There also will be some hijinks by way of Swedish folk characters roaming the village.
“We have ‘tomte,’ which is a somewhat mischievous fellow, but he brings good luck,” Downey said.
“If you’re a farmer, you want a tomte to live on your farm because maybe you have a rake or a hoe that has fallen down and the tines are sticking up, he’s going to push you away so you don’t get hurt. So on Christmas Eve, you want to feed him porridge so that he stays. They have little red hats and are like gnomes.
“Then we have the ‘Julbock,’ which is the Christmas goat. That guy is totally mischievous and he may jump out behind a tree and scare you. He may upset your rain barrel. He may cause a limb to fall.”
Simple decorations grace the village during the holiday season.
“The Swedish tradition is you have the last sheaves of the harvest and you put it out on a pole for the birds. Some will have some wheat sheaves or a broom corn sheave outside their building,” Downey said.
“There are a few twinkle lights outside, but you’ll see more twinkle and traditional Christmas when you’re inside the shops.
“Most every private residence, business and museum in town has a lit single candle in every window.”
The opening of Lucia Nights is marked with the lighting of the park Christmas tree and caroling around the tree at 6 p.m. on Dec. 7.
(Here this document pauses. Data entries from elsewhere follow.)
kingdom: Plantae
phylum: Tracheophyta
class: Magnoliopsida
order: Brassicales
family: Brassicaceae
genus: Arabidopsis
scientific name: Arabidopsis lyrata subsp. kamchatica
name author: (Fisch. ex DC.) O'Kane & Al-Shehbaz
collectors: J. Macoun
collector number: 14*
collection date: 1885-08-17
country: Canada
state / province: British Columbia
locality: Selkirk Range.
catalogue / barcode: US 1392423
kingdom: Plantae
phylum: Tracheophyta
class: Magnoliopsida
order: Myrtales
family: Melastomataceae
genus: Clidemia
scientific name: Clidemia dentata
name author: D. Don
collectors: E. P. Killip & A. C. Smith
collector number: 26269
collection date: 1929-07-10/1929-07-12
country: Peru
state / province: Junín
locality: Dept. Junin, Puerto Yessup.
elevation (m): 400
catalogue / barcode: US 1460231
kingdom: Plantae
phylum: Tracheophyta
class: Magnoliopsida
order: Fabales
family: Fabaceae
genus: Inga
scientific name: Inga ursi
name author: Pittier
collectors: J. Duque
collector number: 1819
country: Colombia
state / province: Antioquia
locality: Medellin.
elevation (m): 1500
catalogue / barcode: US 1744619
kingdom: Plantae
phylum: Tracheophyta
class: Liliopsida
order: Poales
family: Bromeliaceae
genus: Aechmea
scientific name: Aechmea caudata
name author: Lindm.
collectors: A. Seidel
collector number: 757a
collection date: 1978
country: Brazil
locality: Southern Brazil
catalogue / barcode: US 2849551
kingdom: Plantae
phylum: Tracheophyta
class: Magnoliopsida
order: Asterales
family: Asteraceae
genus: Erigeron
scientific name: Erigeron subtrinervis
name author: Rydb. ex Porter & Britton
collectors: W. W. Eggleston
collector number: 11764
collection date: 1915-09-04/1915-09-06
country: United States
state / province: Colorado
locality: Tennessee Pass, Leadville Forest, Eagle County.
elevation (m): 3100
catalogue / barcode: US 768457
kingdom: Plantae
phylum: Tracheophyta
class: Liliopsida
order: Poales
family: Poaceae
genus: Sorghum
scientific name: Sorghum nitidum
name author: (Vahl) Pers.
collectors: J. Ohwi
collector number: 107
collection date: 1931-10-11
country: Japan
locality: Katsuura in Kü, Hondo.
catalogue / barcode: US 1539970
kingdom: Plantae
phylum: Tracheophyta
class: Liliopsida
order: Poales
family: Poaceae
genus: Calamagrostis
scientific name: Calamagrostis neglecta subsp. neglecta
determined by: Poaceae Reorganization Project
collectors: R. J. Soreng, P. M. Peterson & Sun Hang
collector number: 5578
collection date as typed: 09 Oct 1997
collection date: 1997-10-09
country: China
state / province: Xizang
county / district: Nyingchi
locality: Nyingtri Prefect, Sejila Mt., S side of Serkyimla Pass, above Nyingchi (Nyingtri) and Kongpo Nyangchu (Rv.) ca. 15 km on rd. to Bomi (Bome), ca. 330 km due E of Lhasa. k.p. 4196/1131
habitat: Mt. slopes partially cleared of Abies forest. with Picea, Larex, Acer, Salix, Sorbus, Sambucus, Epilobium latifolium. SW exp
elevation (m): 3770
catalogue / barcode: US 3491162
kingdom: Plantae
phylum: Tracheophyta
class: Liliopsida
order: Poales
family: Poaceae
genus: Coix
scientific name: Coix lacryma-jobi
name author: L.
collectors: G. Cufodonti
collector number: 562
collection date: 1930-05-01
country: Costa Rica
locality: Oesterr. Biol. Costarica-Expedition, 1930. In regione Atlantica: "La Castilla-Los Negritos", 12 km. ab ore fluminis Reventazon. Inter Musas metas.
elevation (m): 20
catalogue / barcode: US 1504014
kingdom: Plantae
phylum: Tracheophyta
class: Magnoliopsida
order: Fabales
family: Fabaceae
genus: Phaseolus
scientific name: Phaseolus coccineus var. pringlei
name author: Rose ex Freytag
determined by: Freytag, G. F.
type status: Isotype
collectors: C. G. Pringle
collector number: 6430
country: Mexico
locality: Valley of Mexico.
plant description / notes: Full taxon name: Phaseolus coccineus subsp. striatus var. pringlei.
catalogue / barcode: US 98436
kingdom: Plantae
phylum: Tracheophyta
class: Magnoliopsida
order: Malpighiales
Entertainment is on tap each night in the village’s historic buildings.
A local group, Hammer and Pick, will play at the Colony Steeple Building through Friday and Saturday evening, Dec. 7-8.
The building, constructed in 1854, houses the office, museum and archives of the Bishop Hill Heritage Association. The Steeple Building with its four clock faces originally was intended to serve as a hotel, but instead was used over the years as dormitory living quarters, a school and other uses.
Music by the Cantabile String Trio will be performed at Vagnhall Galleri located on second floor of the Prairie Arts Center from 6:30 to 8 p.m. Dec. 7. The building was constructed in 1857 and is one of the original handmade brick structures in the community and served as a blacksmith shop.
The Bishop Hill United Methodist Church will host a chili and soup supper, and other restaurants also will be open.
The second night of the Lucia Nights features the same activities plus a barn dance in Colony School at 7 p.m. with music by the Rusty Pickup String Band and callers Gail Hintze and Jim Hicks. The Peoria Singers will perform during the break.
The Colony School is the home of the Bishop Hill Old Settlers’ Association and was constructed in 1861.
Also on Dec. 8, the Mountain Men will provide the tunes in Vagnhall from 6:30 to 8 p.m.
“The shops and museums are open throughout the holidays, so if people don’t get here during those events, they can still continue to visit and pick up Christmas items,” Downey said.